The operating state of the one-sided detailed expansion circuit is succeeded to the scene of inspecting the second inspection stripe 17. The third inspection stripe 18 in which the writing stripe straddles functions as follows.

As described above, the general expansion circuit 3 can be operated by using the data memory and the pointer memory to which the bus is connected even when one of the detailed expansion circuits is operating. In other words, even after the detailed expansion circuit 5 is operating after the general expansion processing of the first drawing stripe 14, the second drawing stripe data 14 stored in the second data memory 14 is stored.
Can be processed and written to the second pointer memory 30. At this time, the general development circuit 3 recognizes the positions 24 and 25 at which the inspection stripe is cut out from the second drawing stripe 15 by the cut-out information 11 by means such as a command.

The general expansion circuit 3 assigns the pointer for the third check stripe 3 to the first bank 40 of the second pointer memory 30, and similarly the pointers for the fourth and fifth check stripes to the first bank 40. It outputs to the second and third banks 41 and 42.

At the time when the general development processing of the second drawing stripe 15 is completed, there is a stripe crossing third
The pointers for the inspection stripes 18 are distributed and stored in the third bank 10 of the first stack pointer and the first bank of the second stack pointer.

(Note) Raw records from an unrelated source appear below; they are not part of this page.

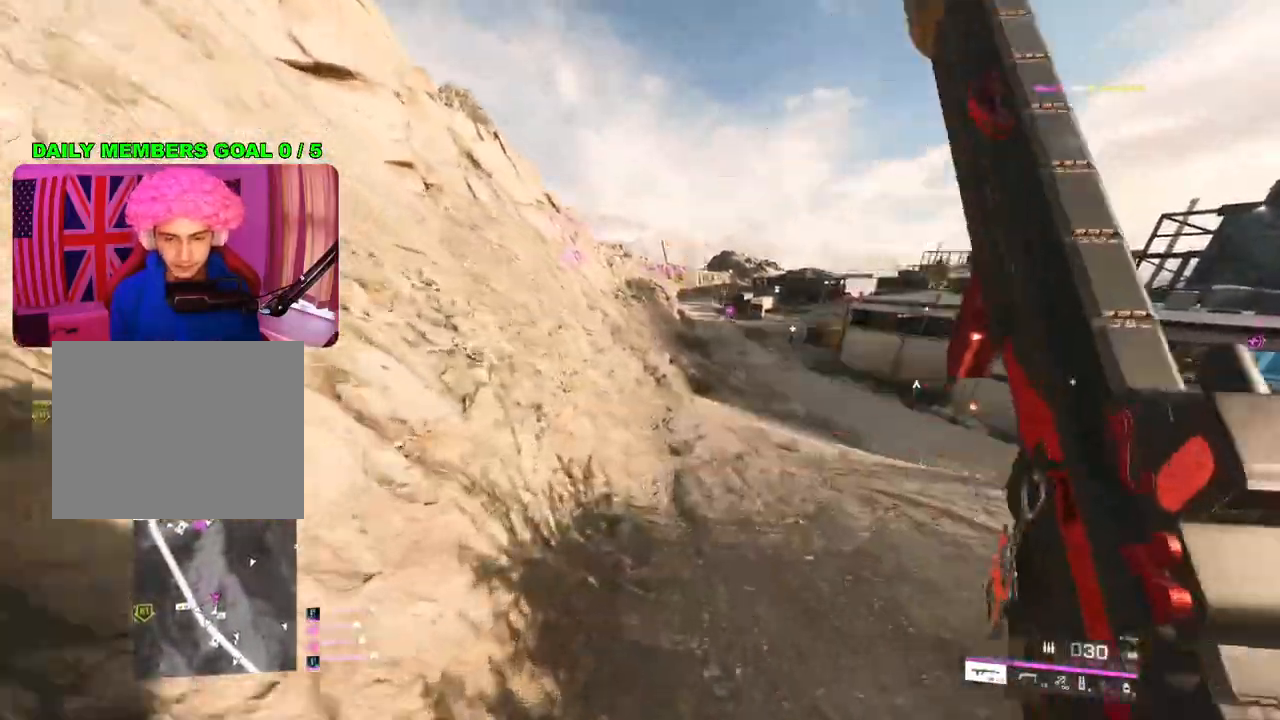
{"buttons": [], "left_stick": "up", "right_stick": "center", "events": [[33, "SQUARE", "up"]]}
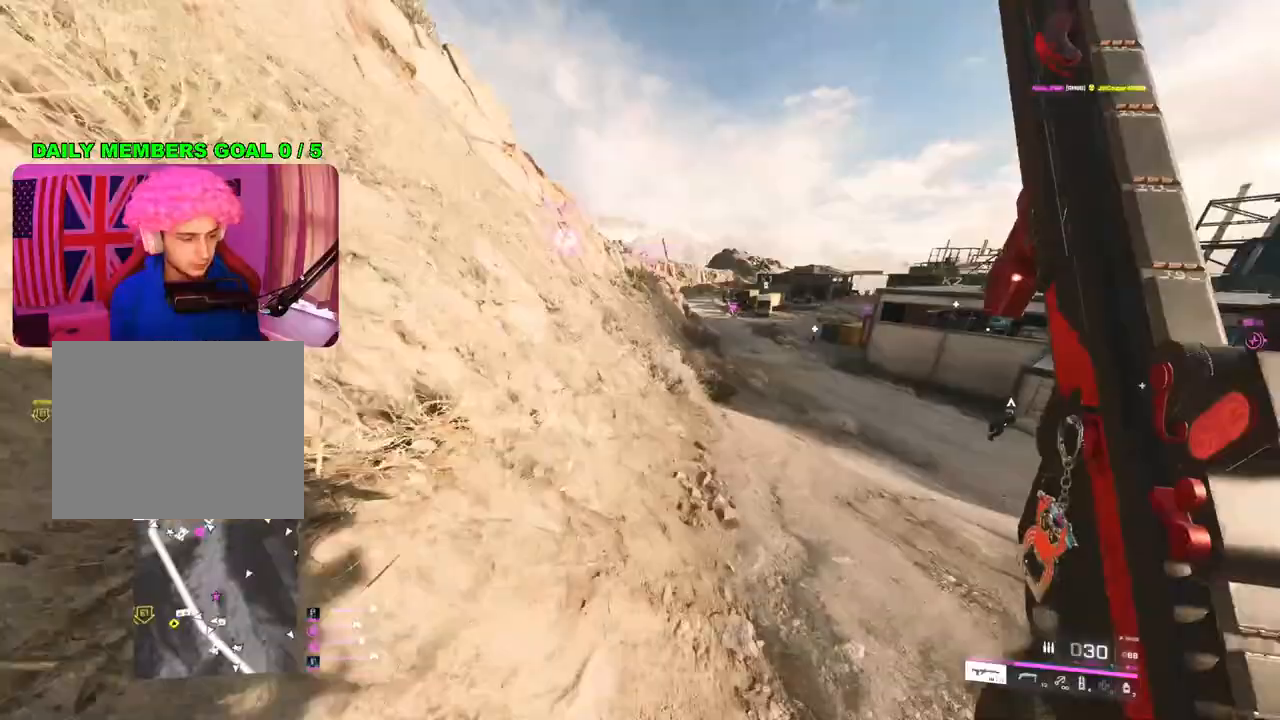
{"buttons": [], "left_stick": "up", "right_stick": "center", "events": [[400, "TRIANGLE", "down"], [450, "TRIANGLE", "up"]]}
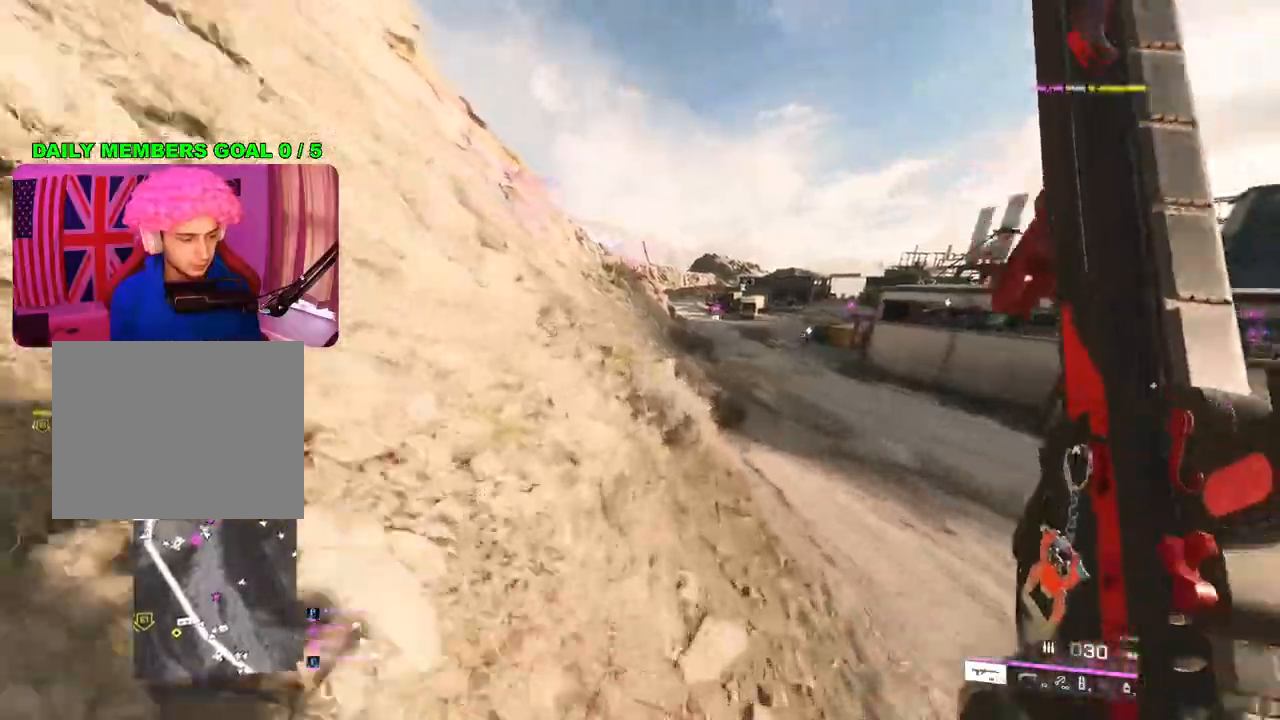
{"buttons": [], "left_stick": "up", "right_stick": "center", "events": [[17, "TRIANGLE", "down"], [67, "TRIANGLE", "up"]]}
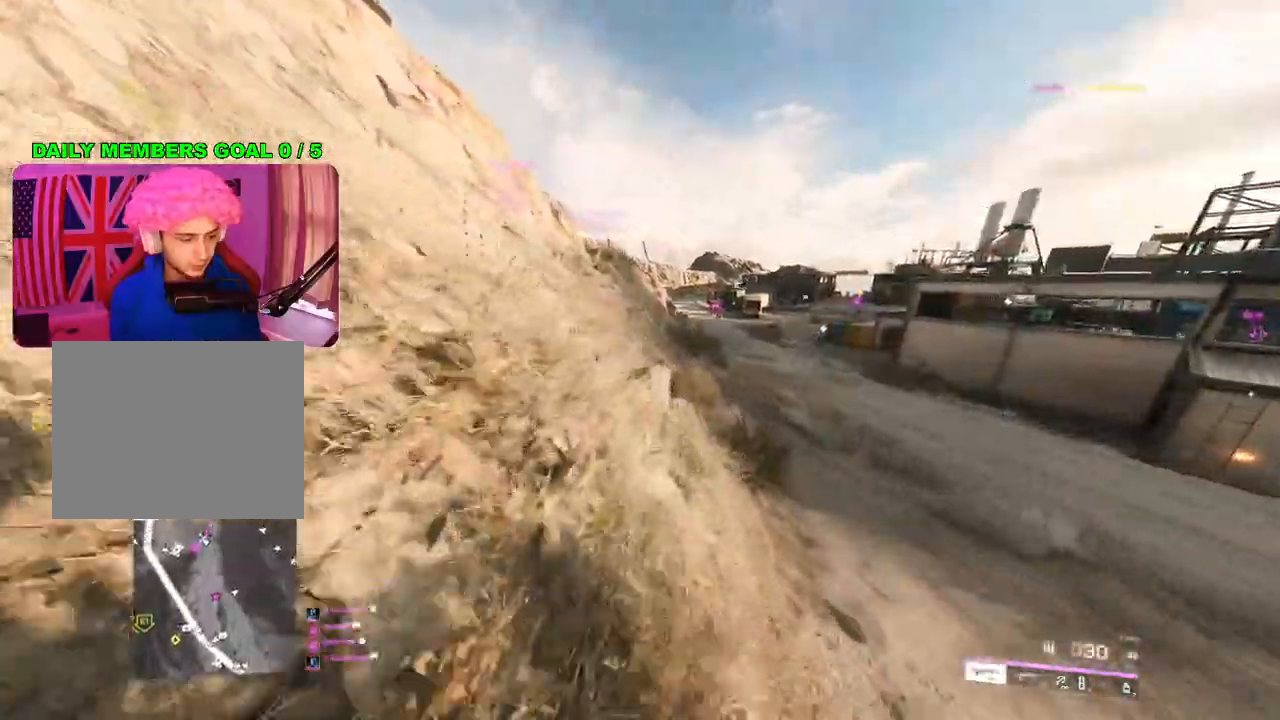
{"buttons": [], "left_stick": "up", "right_stick": "center", "events": [[283, "TRIANGLE", "down"], [350, "TRIANGLE", "up"], [400, "TRIANGLE", "down"], [483, "TRIANGLE", "up"]]}
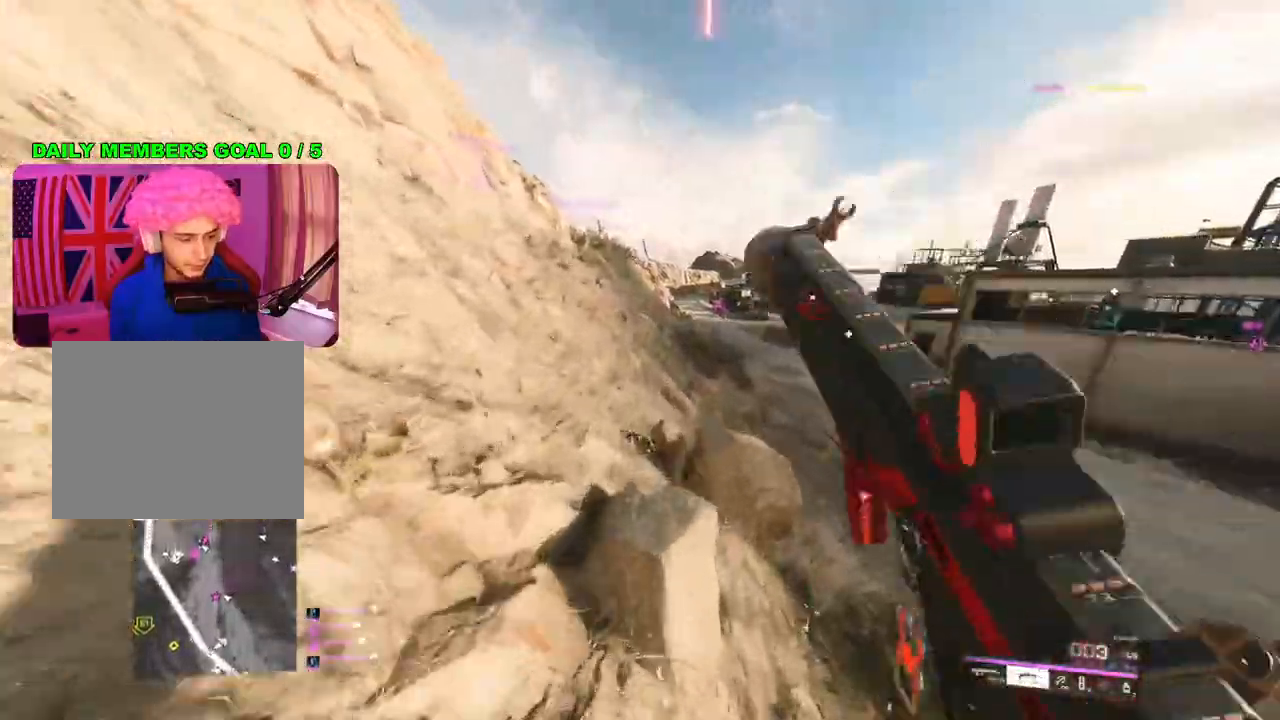
{"buttons": [], "left_stick": "up", "right_stick": "center", "events": []}
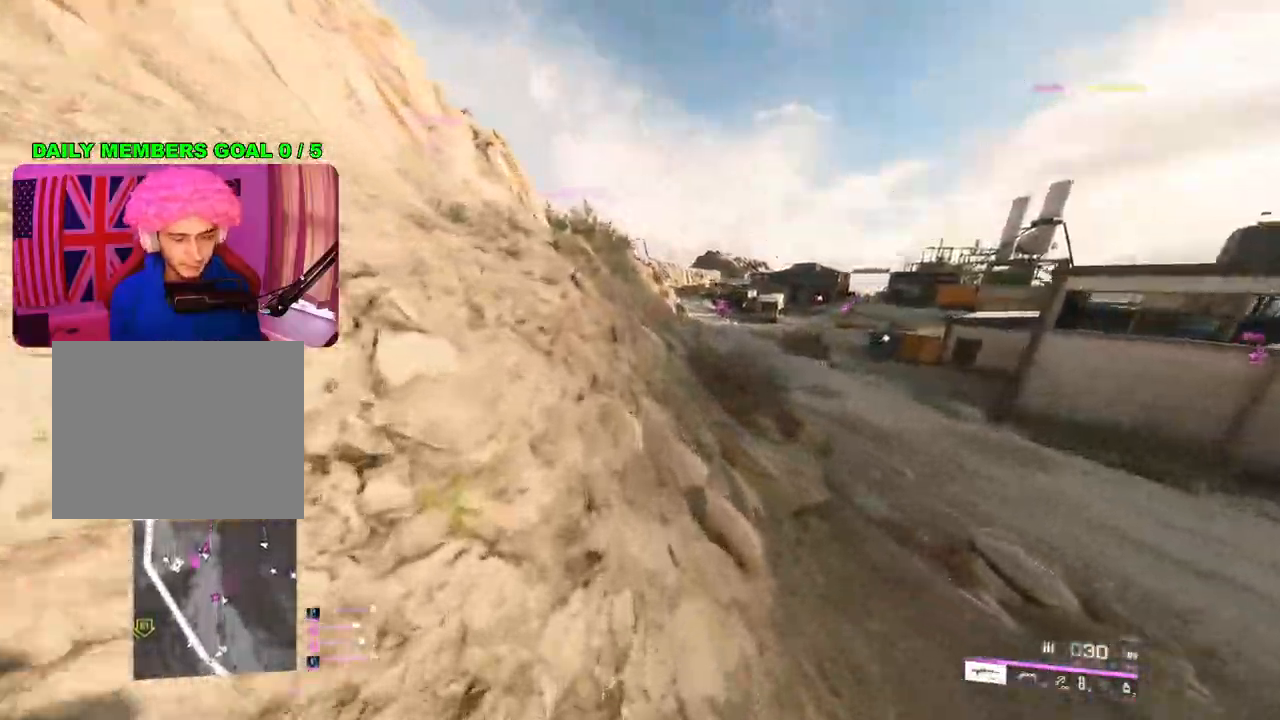
{"buttons": [], "left_stick": "up", "right_stick": "center", "events": []}
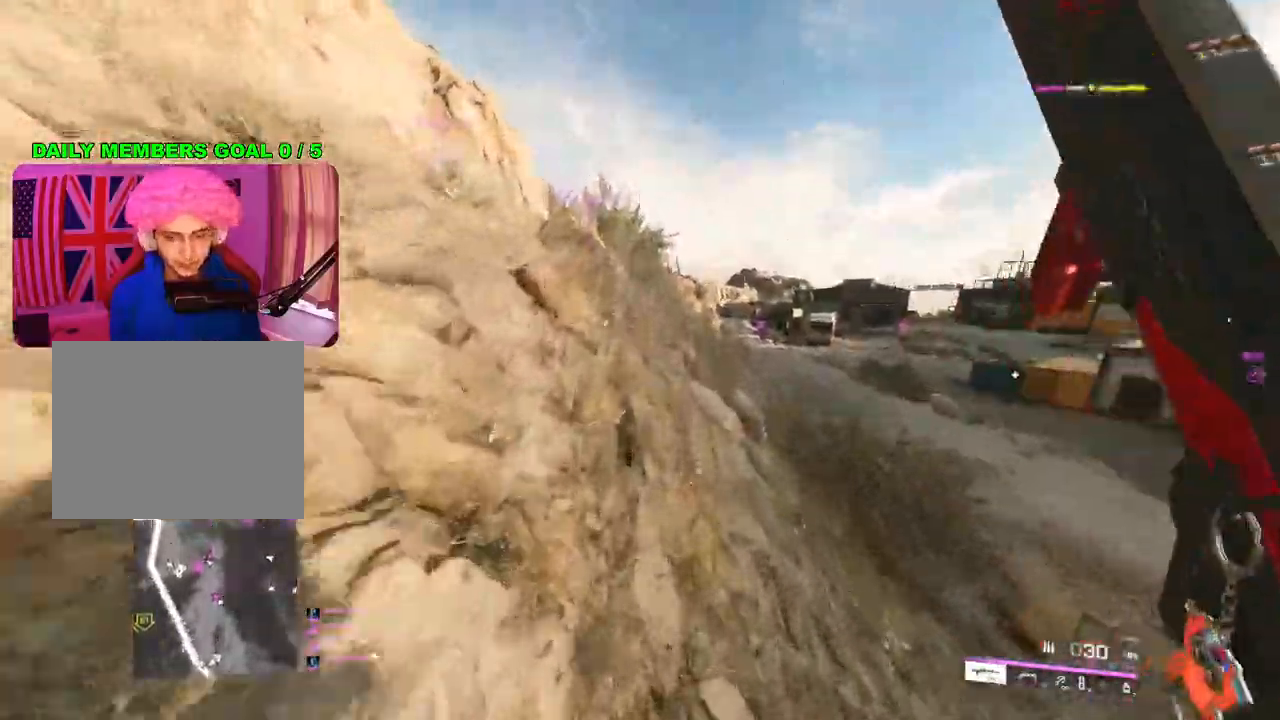
{"buttons": [], "left_stick": "up", "right_stick": "center", "events": []}
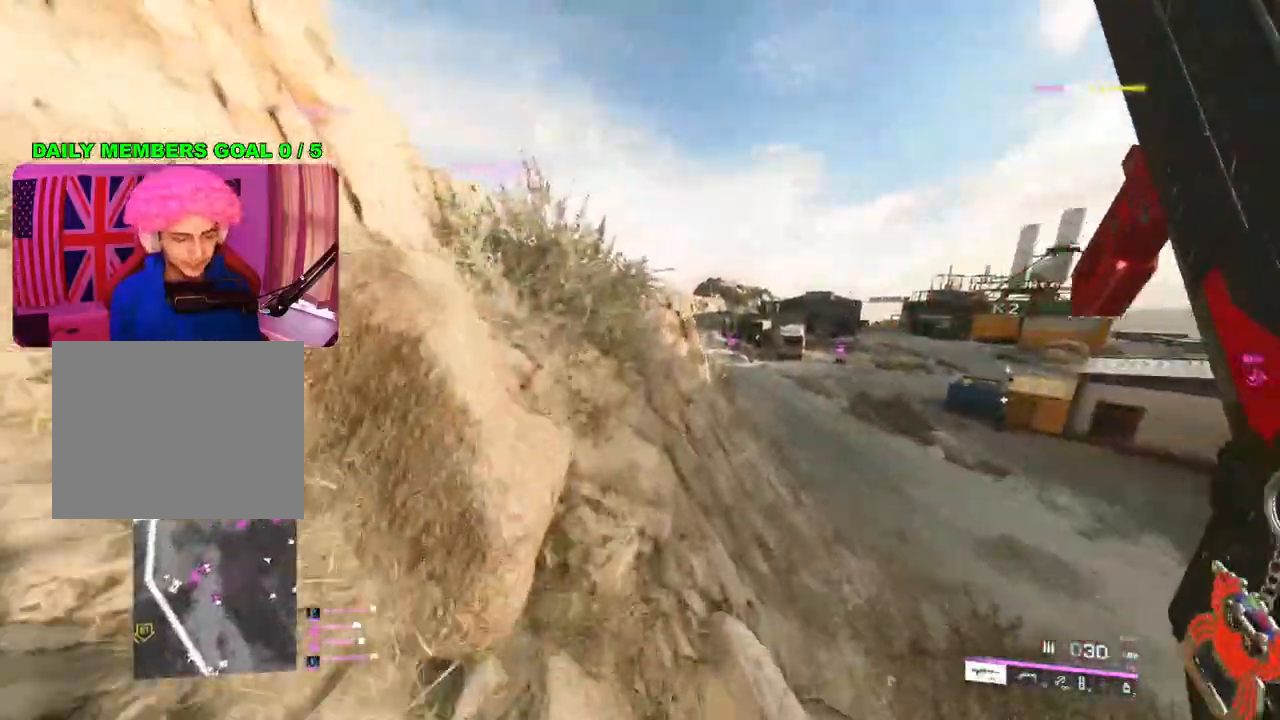
{"buttons": [], "left_stick": "up", "right_stick": "center", "events": [[267, "TRIANGLE", "down"], [317, "TRIANGLE", "up"], [367, "TRIANGLE", "down"], [467, "TRIANGLE", "up"]]}
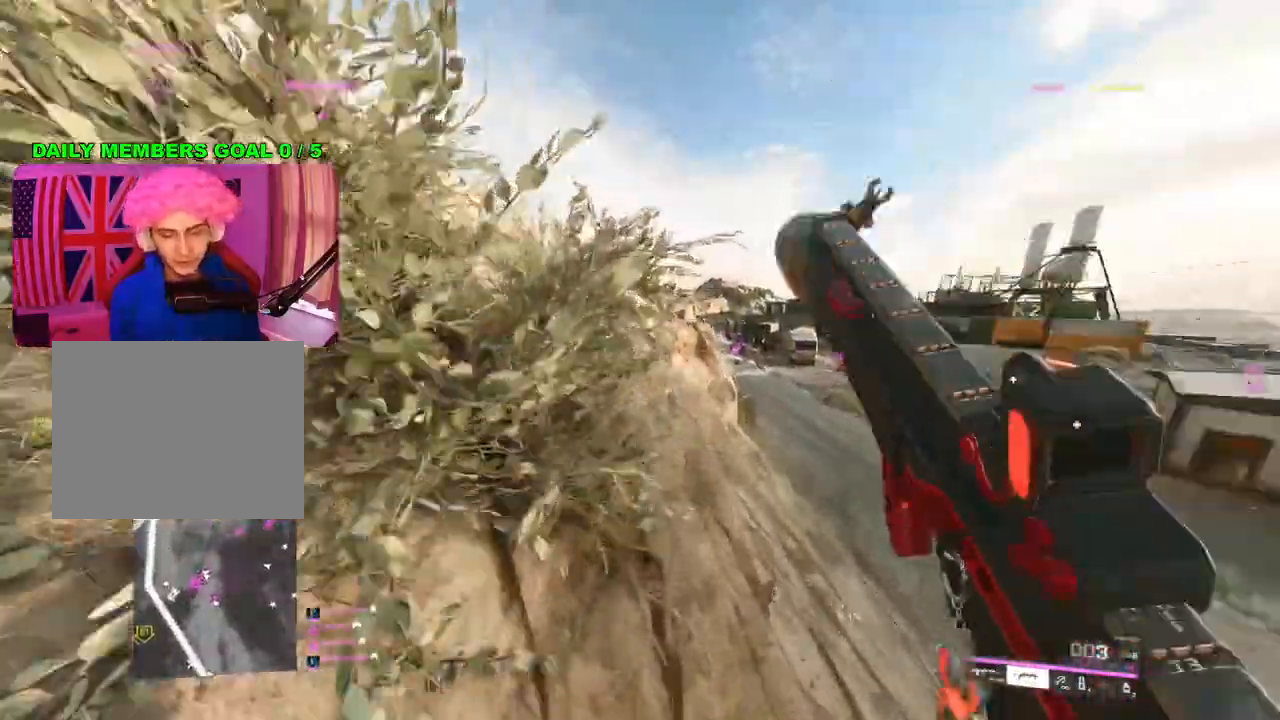
{"buttons": [], "left_stick": "up", "right_stick": "left", "events": [[433, "right_stick", "left"]]}
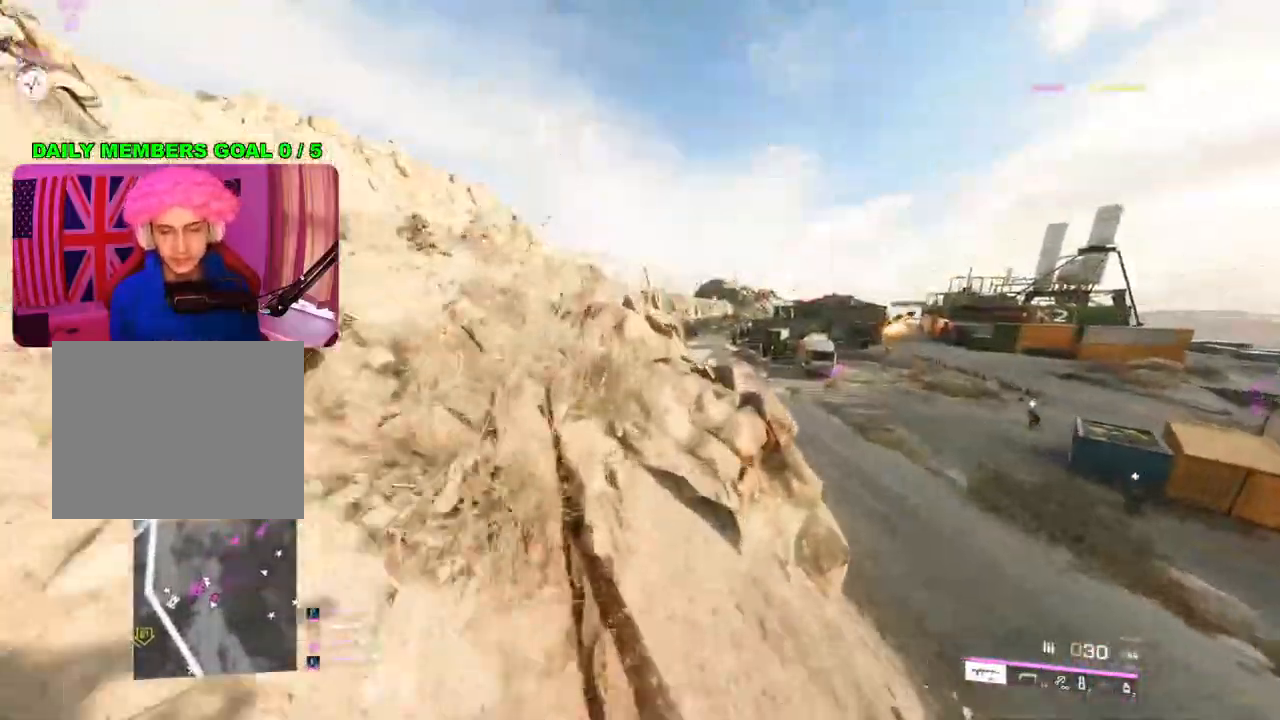
{"buttons": [], "left_stick": "up", "right_stick": "center", "events": [[83, "right_stick", "center"], [217, "TRIANGLE", "down"], [267, "TRIANGLE", "up"], [333, "TRIANGLE", "down"], [400, "TRIANGLE", "up"]]}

When inspecting the third inspection stripe 18, the following procedure is performed. The bank specification information 1 is used as a command for accessing the third bank of the first pointer memory 4 and the first data memory 1 to the first detailed expansion circuit 5.
2 is sent, and the bank specification information 32 is sent as a command to access the first bank 40 of the second pointer memory 30 and the second data memory 2 to the second detailed expansion circuit 31. Set the situation and activate each detail expansion circuit. The arbiter 43 has two detailed expansion circuits 5 and 3.
The graphic data from 1 is received, the order is judged according to items such as x or y coordinates, and the figure data is output to the bit image generating means 6.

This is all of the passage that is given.